Background to the project

The provision of healthy modern housing ‘for all’ was one of the first and foremost ideals of the Modern Movement, and inspired a vast wave of planning and building across the world during the 20th century. Initially confined, between the wars, to avant garde projects in Europe and America, after 1945 mass housing underwent a dramatic expansion in pace and scale, as countries east and west sought to build for, and mobilise, their ‘people’.

In the last quarter of the century, even as these programmes fell into disrepute and decline in their heartlands, the baton was passed on to other countries, such as Singapore, Hong Kong and South Korea, where the narrative of Modern mass housing was reinvigorated for the next century. In sharp contrast to the commodification and debasement of much Modernist ‘form’ by contemporary ‘iconic signature architecture’, this is a unique example of a key Modernist project that actually continues and thrives today, with very little compromise of its original ideals.

As heritage, the built legacies of this diverse and multi-generational adventure are almost always too controversial to qualify for conservation strategies. Instead, therefore, recording and inventorisation must almost entirely represent the heritage interest in this field. In the recognition of that fact, ISC/U+L has launched a multi-strand analysis and database project focused on mass housing, including research in key centres of activity, and pilot database initiatives.

Building on initial pilot studies within Scotland and England, the International Mass Housing Image Bank represents a first stage in that strategy.
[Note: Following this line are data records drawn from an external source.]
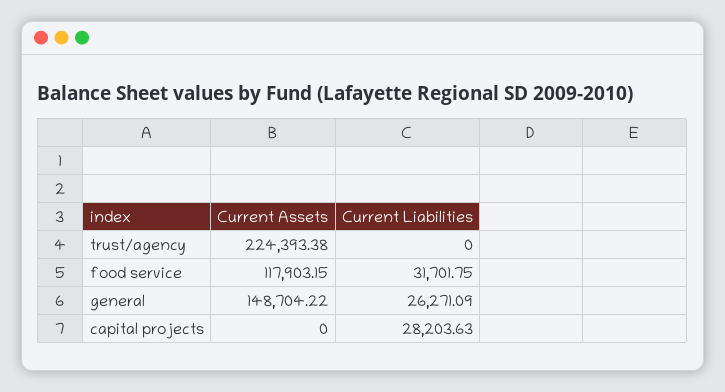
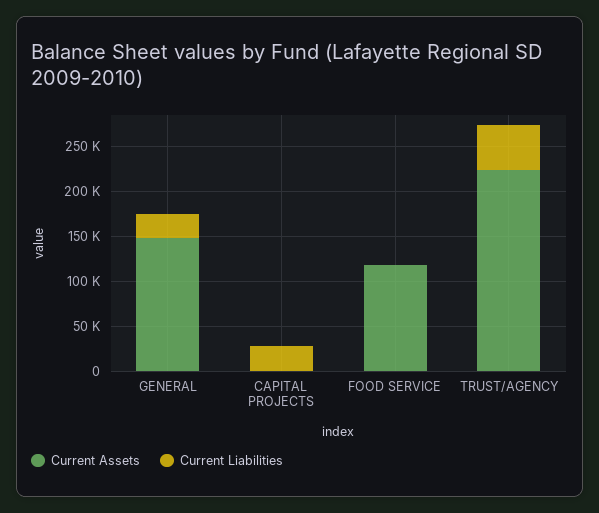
  {
    "Current Assets": {
      "trust/agency": 224393.38,
      "food service": 117903.15,
      "general": 148704.22,
      "capital projects": 0
    },
    "Current Liabilities": {
-     "trust/agency": 0,
+     "trust/agency": 50000,
-     "food service": 31701.75,
+     "food service": 0,
      "general": 26271.09,
      "capital projects": 28203.63
    }
  }

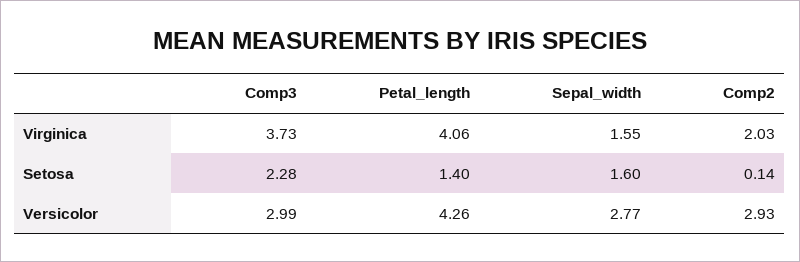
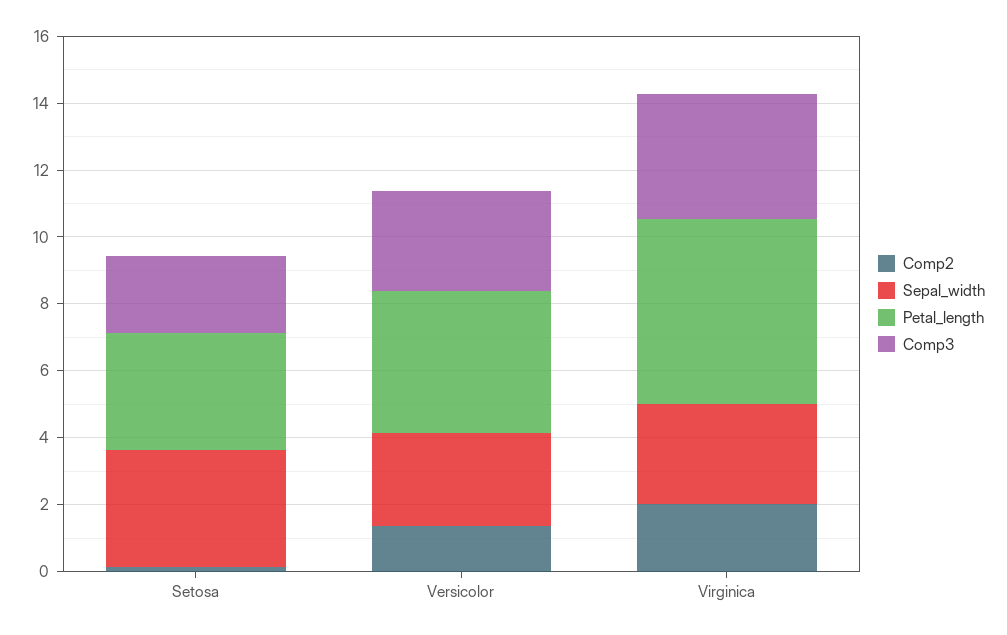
  {
    "Comp3": {
      "Virginica": 3.73,
      "Setosa": 2.28,
      "Versicolor": 2.99
    },
    "Petal_length": {
-     "Virginica": 4.06,
+     "Virginica": 5.5,
-     "Setosa": 1.4,
+     "Setosa": 3.5,
      "Versicolor": 4.26
    },
    "Sepal_width": {
-     "Virginica": 1.55,
+     "Virginica": 3,
-     "Setosa": 1.6,
+     "Setosa": 3.5,
      "Versicolor": 2.77
    },
    "Comp2": {
      "Virginica": 2.03,
      "Setosa": 0.14,
-     "Versicolor": 2.93
+     "Versicolor": 1.5
    }
  }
Using a WordPress blog subdivided under headings corresponding to the constituent working groups of DOCOMOMO (and in a hierarchy of towns and individual projects: see headings and subheadings accessible from this page→), it is intended to provide an open-access, copyright-free library of ‘historic images’, mostly taken c.1970-80, of significant housing projects in each working-group territory.

Initially, the Image Bank will be managed and augmented centrally by ISC/U+L, working from our own photo archive in the first instance, but it is hoped soon to enhance the system to allow the uploading of images supplied by working-groups - perhaps as a part of future DOCOMOMO ‘homework’.